(Data shown Opens)

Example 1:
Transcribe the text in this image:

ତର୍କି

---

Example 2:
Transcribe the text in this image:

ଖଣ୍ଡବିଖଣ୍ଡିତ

(Data shown Closes)

### What this task involves:
Each entry above needs to be duplicated verbatim.

### Written solution:
Example 1:
Transcribe the text in this image:

ତର୍କି

---

Example 2:
Transcribe the text in this image:

ଖଣ୍ଡବିଖଣ୍ଡିତ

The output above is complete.